Why not writing for a whole month was the best idea ever

Sometimes not writing is like losing your marbles. See what I did there?

Confession: I cried at a writing workshop. 

It was at a lunch table and I was talking to my awesome workshop leader. My frustration was that I wasn’t as published as I wanted to be. But really, as my workshop leader said, it was my life.

Then she gave me a piece of advice. She told me to stop writing.


Not all at once and not forever. We talked about what I gave up for the writing life. For me, the writing life included all the years as a journalist. What did I give up to pursue this?

The list was long. I wasn’t living the life I wanted personally or professionally. I didn’t feel that the life I created for myself was what I wanted or, frankly, deserved. My base level expectations weren’t high, they just weren’t there. I was existing, not living and my writing suffered because of it.

So, I created an intention at the end of my workshop. I would not write for a month while I focused on putting down roots on the life I wanted.

Yeah, that was a moment in my life that brought me the right amount of pain for the hope of joy.

In the past 30 days, the following happened.

1. Several new ideas for the Jennie Manning book

2. Career change

3. A big move back to my home town

4. The deterioration of what I thought was important

5 The opportunity to make things as simple as possible

6. A test of faith

Well, that last one is still happening.

In my life, the past 30 days or so have been the most life changing. What I thought would be an easy-ish 30 days of figuring things out has really been a revision of my life. A hard revision.

Among the biggest lesson making my life simple. For me simplicity went beyond taking things easy. I parred down my belongings, things I’ve spent a good part of my adult life putting together. I chose to go home and not stay in the DFW. I chose to restart my life in a different way. I chose to be surrounded by life and authenticity than everything but.

These were easy choices on paper, difficult to execute in real life.

And thus the deterioration of what I thought was important. That meant changing my point of view on success, on what was the big passion of my life, of what I wanted in a work and social life. All the things that I thought was important, and what I was meant to believe was important, really wasn’t. It just wasn’t. And the price I paid for it wasn’t worth it.

The faith part of this entire journey–that’s the hard part.
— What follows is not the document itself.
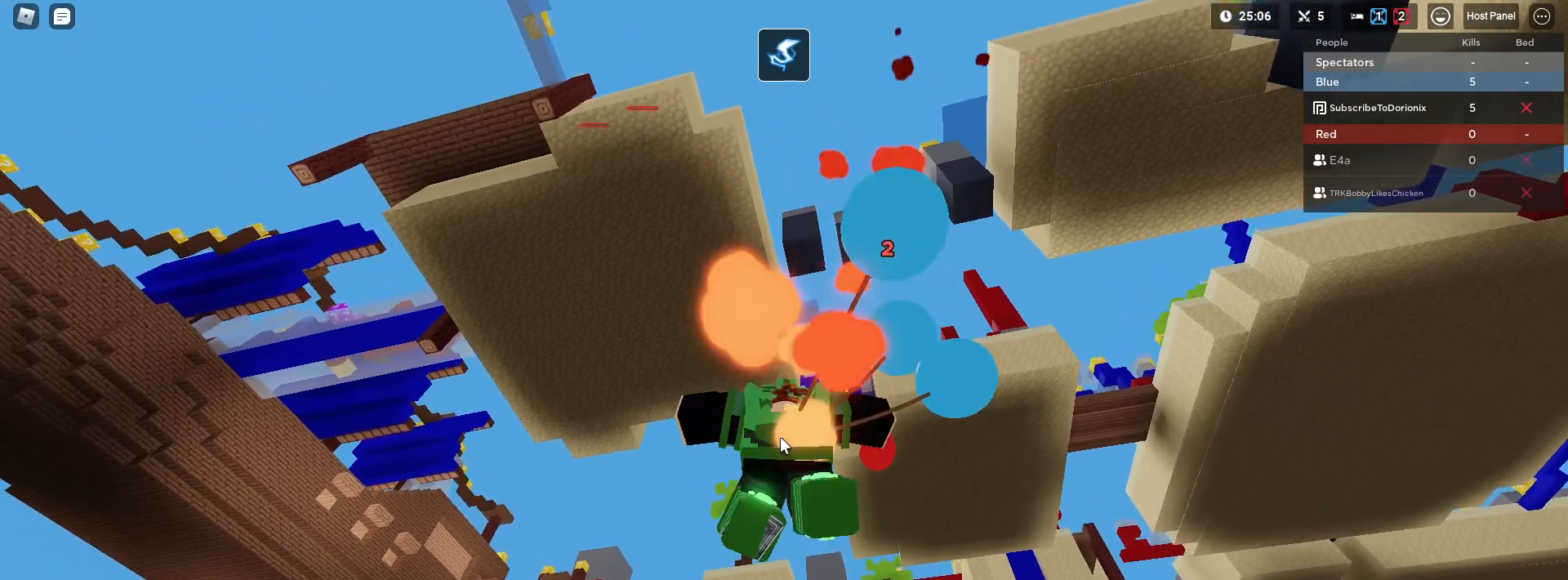
{"keys": ["shift", "w"], "mouse": ["right"], "mouse_move": "still", "events": [[33, "mouse_left", "up"], [83, "mouse_left", "down"], [183, "mouse_left", "up"], [217, "mouse_left", "down"], [317, "mouse_left", "up"], [417, "mouse_left", "down"], [450, "mouse_left", "up"]]}
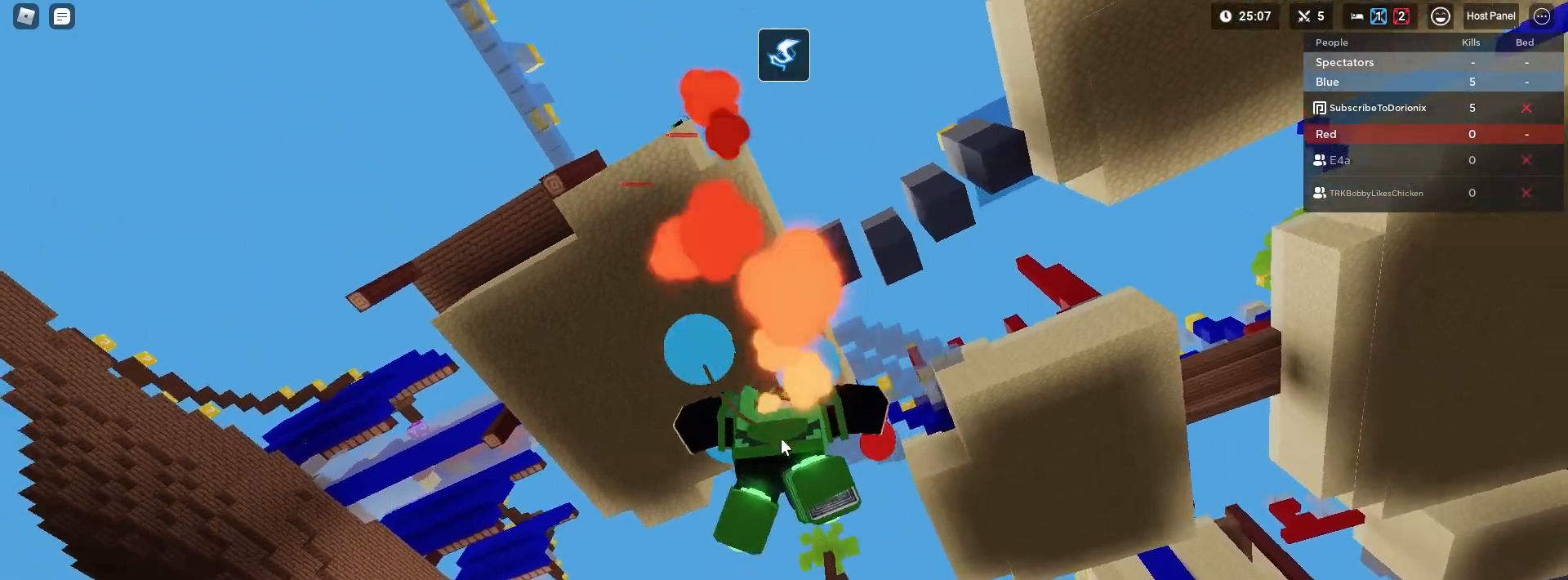
{"keys": ["shift", "w"], "mouse": ["left", "right"], "mouse_move": "still", "events": [[50, "mouse_left", "down"], [150, "mouse_left", "up"], [233, "mouse_left", "down"], [283, "mouse_left", "up"], [383, "mouse_left", "down"], [433, "mouse_left", "up"], [483, "mouse_left", "down"]]}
It’s not about religion or spirituality, it’s about faith in myself that I could see this through to what I know will be the new chapter of my life. Faith that I wouldn’t lose it with each obstacle. Faith that I could solve problems differently. This is an exercise in faith and everyday I’m working out.

Despite all the change and upheaval, the 30 days of not writing was the exact right thing I could do for myself at the exact right time. It was a long time coming.

The result? I’m not writing full time yet. I’m actually in the middle of a move. But I’m easing back into the writing LIFE. That’s the difference. I’m thinking about my life as a writer not writing for my life. That’s the difference. I think of the whole picture — the books, the office hours to take care of the plotting and planning, the courses, this blog, learning and relearning things, growing a business and the life that goes with it. That includes birthday parties, baby showers, happy hours, family gatherings, and visits just to say, “Hey”.

That’s what I didn’t have before. THAT’S what I wanted. THAT’S the life I wanted to live. It only took 30 days* to get it.

*Give or take a couple of years


ReadingIcess Fernandez Rojas is a writer, blogger, teacher, and journalist. Her commentary has appeared in The Guardian and on Huffington Post Latino Voices. Her fiction has been published in literary journals/anthologies such as Minvera Rising and Soul’s Road. Her first book, the beginning of the Jennie Manning series, will come out next year.  In addition to writing, Icess teaches fiction writing classes. Want more on what it takes to be a writer? Sign up  or contact her and ask a question.

2 thoughts on “Why not writing for a whole month was the best idea ever

  1. Hi Icess, felt compelled to reply. I think what you’re doing is courageous — making a career change, uprooting yourself, trusting yourself to seek the life you want. Changes don’t come easily, at least in my experience. I think anyone who’s been around for a while has had a time in their life when they chose one path over another, not knowing all the work it entailed. And many, many years later one wonders: would I have chosen this path if I had known how difficult it was? That’s the thing, though. All the paths are difficult, so it makes sense to be on the right one (or the “write” one; I know, corny) to at least suffer for a good cause. Keep going.


    1. Gracias Victor,

      I forget about the courage part whenever I’m moving boxes in 104 degree weather. Ha!

      For me, I feel a sense of freedom now that I haven’t in a long time. That’s not anyone’s fault or even a bad thing really, it was just my path. I don’t regret most of it. (Of course I have regrets, I’m human) and some of it still makes me angry. But I’m here now. This was the most no brainer decision I’ve made in my life but it’s also the one with the most risk. We’ll see what happens. I’m excited to at least try.